How would I go about putting the inputs in sync?
First you need cameras that can be synced together. Then you need a sync generator.
 
Nigel's right. There's no way you can switch seamlessly. If one signal is 1/4 the way through the first field of the interlaced frame, and then you switch to another signal which is 3/4 way through the second field, well, there's no way a TV can handle that! And it may take several frames to lock onto the new signal for all I know, it's gonna be hardware-dependent. A TV and VCR will react differently. A 1990's TV set and a 2007 TV set and a plasma screen TV set will react differently.

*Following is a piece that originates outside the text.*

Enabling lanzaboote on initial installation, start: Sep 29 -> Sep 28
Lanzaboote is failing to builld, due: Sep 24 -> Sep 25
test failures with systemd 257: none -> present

AFAIK, the news stations fixed that by either running very special cameras with a single sync signal, or use a digital frame buffer to match up two dissimilar signals at the moment they switch. Without a common sync signal though, 2 sources won't even maintain the same phase relationship, they'll drift apart since one will always run faster than another.
 
There are switchers out there that correct the sync issues by creating new sync signals internally. They are often prohibitively expense though.
 
have you considered:
Separate the sync from the composite video and pass the video through an analog switch.
Recombine video and sync on the far side of this switch and send the composite video through the main switch
At the time of source-switching, blank the video for a period of time, say 2 frames, that will guarantee
no visible synchronization problem
 
have you considered:
Separate the sync from the composite video and pass the video through an analog switch.
Recombine video and sync on the far side of this switch and send the composite video through the main switch
At the time of source-switching, blank the video for a period of time, say 2 frames, that will guarantee
no visible synchronization problem

Sorry,

I am just a little confused as how to build a circuit to do the above.

Cameron
 
Also, how do you change the sync of video signals?

Cameron
You can't, unless you have a video delay storage circuit that can delay each video source signal and then resynchronize them to the same frame sync. Otherwise you have to synchronize all cameras to the same sync source.